Understanding turbulence in fluids and plasmas is one of the great challenges of physics. In Earth's near-space environment, known as the magnetosphere, turbulent fluctuations in electromagnetic fields and flows transport vast quantities of energy inward toward Earth through a channel of stretched magnetic field known as the magnetotail. This region is characterized by explosive energy releases that drive particle acceleration and scattering to form dazzling auroral displays at the poles and energize plasmas near in the equator to the extent that they dramatically modify Earth's magnetic field. In this project we shall identify and quantify the different forms of energy transport through this region of space with the ultimate aim of mapping their distribution under varying space weather conditions.

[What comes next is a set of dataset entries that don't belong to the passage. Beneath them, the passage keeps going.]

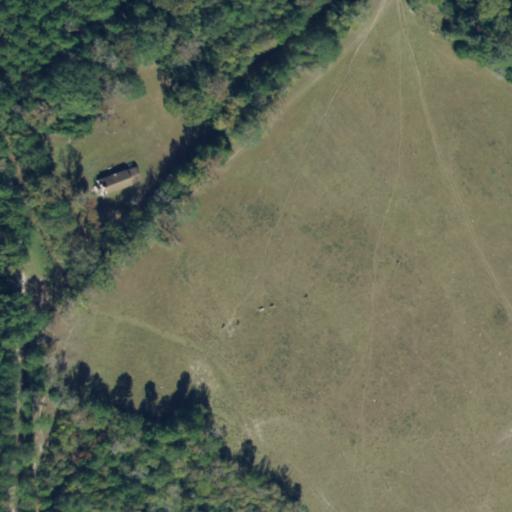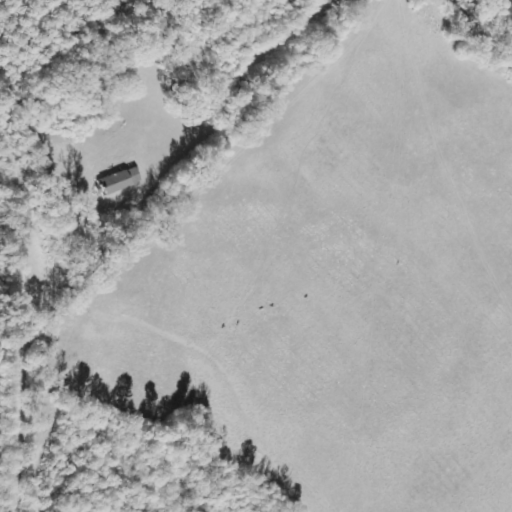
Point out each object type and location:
building: (117, 182)
road: (6, 402)
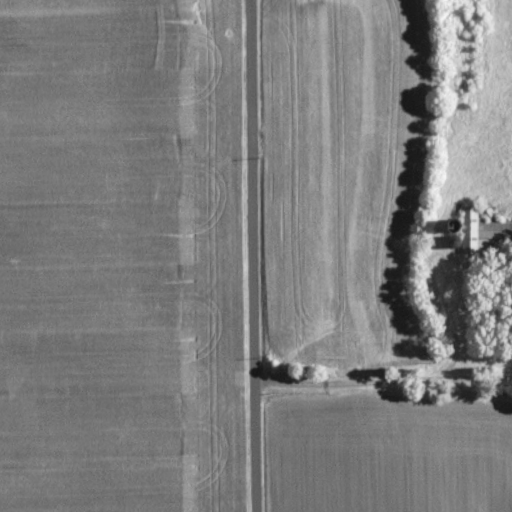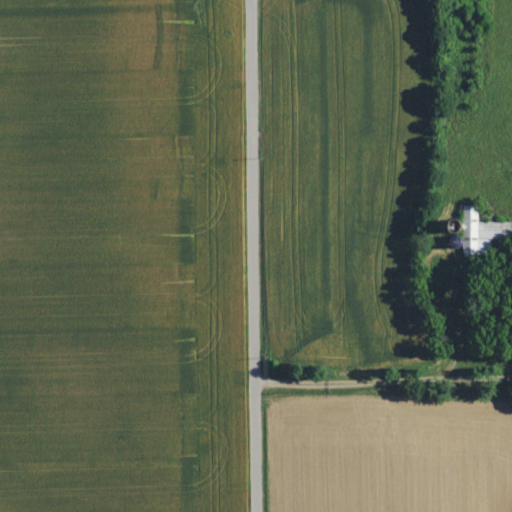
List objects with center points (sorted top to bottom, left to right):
road: (242, 255)
road: (379, 382)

The student will implement data-analysis techniques designed to extract the different forms of energy transport from multi-point time-series measurements of electromagnetic fields and particles. These measurements are provided by the Magnetospheric Multi-Scale mission. Statistics will be compiled to map the distribution of the different forms of transport and to identify general characteristics of the turbulent fields and flows through this region of space. The student will gain experience in the implementation of spectral analysis techniques and familiarity with basic space plasma physics.

Qualifications: The student should be familiar with Maxwell's equations. The ability to write computer code is necessary.

Weekly Hours: 3-5 hrs

Off-Campus Research Site: Covid Safe/Remote

Related website: https://lasp.colorado.edu/mms/sdc/public/

Closed (4) 'Flow tracing through the auroral acceleration region'

Applications for fall 2021 are now closed for this project.

The spectacular display of light seen at high latitudes and known as the aurora is a consequence of the conversion of electromagnetic energy to particle kinetic energy. The motions in these luminous features are a marker for how the energy conversion operates. This project seeks to trace the motion of elements of light seen in these displays to identify the physics defining the energy conversion process.


This research will involve the analysis of visible imagery in the form of movies of active auroral displays. Techniques to trace optical elements in these features will be implemented to derive flow patterns describing the flow of plasmas above the Earth's atmosphere. The student will gain experience in the analysis of dynamic imagery and familiarity with the physics of auroral particle acceleration. , Staff Researcher

Qualifications: The student should be familiar with Maxwell's equations. The ability to write computer code is necessary.